Psst, OSM operates through backchannels more than formal relationships. :wink: The parallels between OSMCha and Wikimedia’s revscoring service aren’t entirely a coincidence. Some early ad hoc conversations between the WMF’s data science team and Mapbox’s OSM tooling team influenced both services, but that was a long time ago for both organizations.

This could be a good opportunity for mappers to work their connections within the Wikimedia movement in order to better understand the impact of the ongoing vandalism attempts and get our challenges on the radar of Wikimedia’s affiliate groups, if not the WMF itself. Wikimedia Maps is embedded in countless Wikipedia articles; their tile refresh rate leaves them vulnerable to vandalism that sticks around for much longer than on osm.org.

4 Likes

Definitely we have no agreement on all issues, but we have at least some where there is general agreement that it should be done - and missing step is someone writing the code (because that is the bottleneck right now)

I mostly agree, and recognize you understand both data models in far more depth than I do. I do, however, think that plenty of methods of content protection could be added to OSM if there was will to do so, though it’d be hard.

I think this gets at what I was suggesting about a working group for this. I don’t see community consensus on this without a group driving at it. The DWG/OWG are doing great work dealing with the immediate tasks at hand, but I don’t want to suggest that anyone there signed up for driving consensus on such wide and interconnected array of thorny issues. I think this thread demonstrates that we need to advance quickly as a group. I think something formal that makes recommendations and keeps this issue in the community spotlight could help, with implementation then going back to the relevant parts of the existing community like OWG, DWG, editor developers, etc.

2 Likes

I’m glad to hear that the OSMF has a secret plan to fight cyber attacks and is just waiting for someone to implement it…

However, I think the actual reality is that a handful of folks have tossed out some ideas to make it harder for someone to execute this specific attack in the future and we are patting ourselves on the back that we have it all figured out. My point remains that there are no cyber security experts on the team, only people that have IT/programming/networking/database/cartography skills who have only a casual/adjacent understanding of cyber defense that’s increasingly inadequate in a modern cyber environment.

## TASK OBJECTIVE
Reproduce word for word the passage of the OpenStreetMap vandalism discussion that begins with "This could be" and stops after "than on osm.org.".

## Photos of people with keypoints
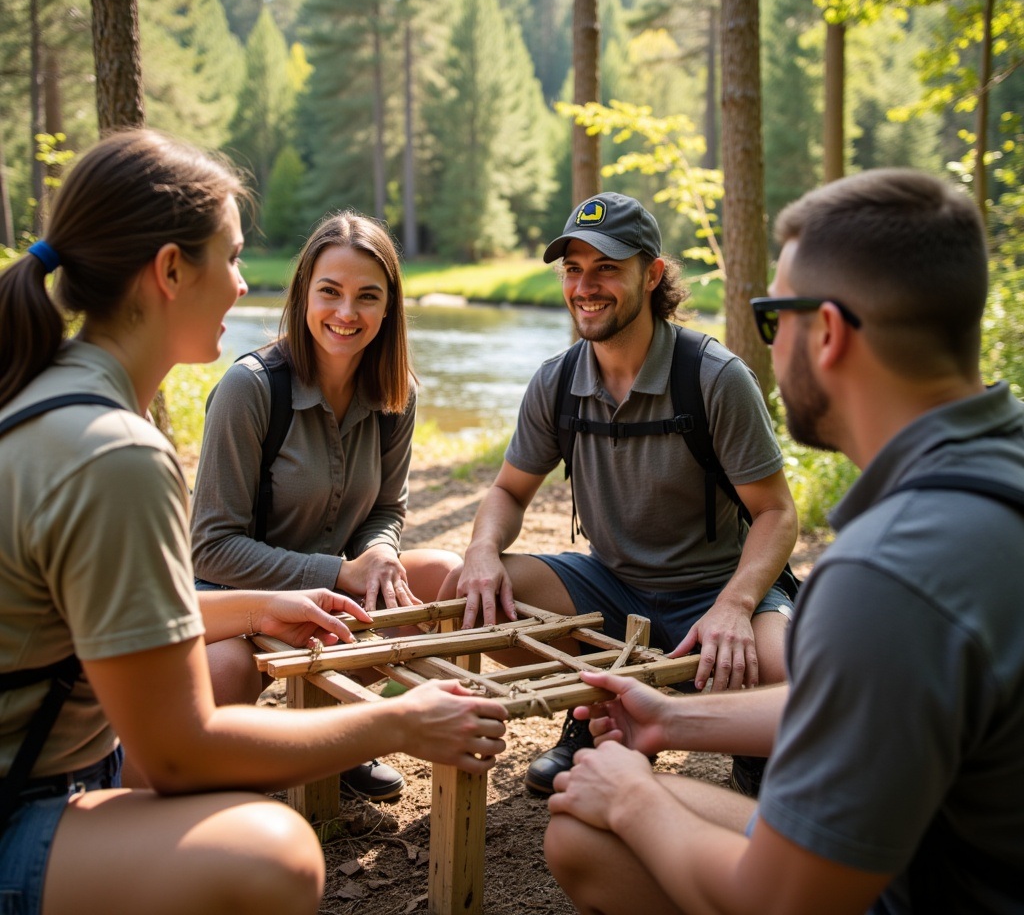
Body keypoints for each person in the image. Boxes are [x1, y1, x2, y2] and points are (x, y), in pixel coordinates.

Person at [0, 129, 508, 915]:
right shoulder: (117, 452)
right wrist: (400, 723)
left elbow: (83, 624)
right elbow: (180, 751)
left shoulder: (50, 396)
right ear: (171, 271)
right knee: (275, 855)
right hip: (24, 806)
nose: (243, 286)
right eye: (233, 257)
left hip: (55, 775)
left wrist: (258, 605)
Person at [544, 169, 1024, 914]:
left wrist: (634, 796)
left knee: (589, 826)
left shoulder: (886, 574)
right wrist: (671, 718)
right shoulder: (996, 473)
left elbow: (783, 902)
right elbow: (874, 701)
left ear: (827, 333)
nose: (765, 344)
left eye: (773, 316)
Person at [443, 192, 799, 795]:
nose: (585, 287)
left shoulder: (714, 377)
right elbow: (508, 491)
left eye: (606, 267)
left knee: (794, 671)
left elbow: (777, 513)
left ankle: (750, 738)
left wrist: (736, 604)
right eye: (573, 269)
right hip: (610, 586)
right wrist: (480, 550)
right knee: (467, 590)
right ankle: (595, 712)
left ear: (652, 274)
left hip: (716, 588)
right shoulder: (556, 381)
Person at [189, 211, 460, 802]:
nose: (347, 312)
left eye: (368, 296)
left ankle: (344, 736)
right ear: (303, 294)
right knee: (223, 673)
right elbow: (210, 547)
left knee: (444, 576)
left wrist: (380, 553)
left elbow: (385, 510)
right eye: (330, 292)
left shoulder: (398, 392)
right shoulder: (250, 388)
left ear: (389, 308)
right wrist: (339, 571)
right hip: (236, 598)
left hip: (335, 594)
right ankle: (270, 757)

## RESPONSE TO THE EXERCISE
This could be a good opportunity for mappers to work their connections within the Wikimedia movement in order to better understand the impact of the ongoing vandalism attempts and get our challenges on the radar of Wikimedia’s affiliate groups, if not the WMF itself. Wikimedia Maps is embedded in countless Wikipedia articles; their tile refresh rate leaves them vulnerable to vandalism that sticks around for much longer than on osm.org.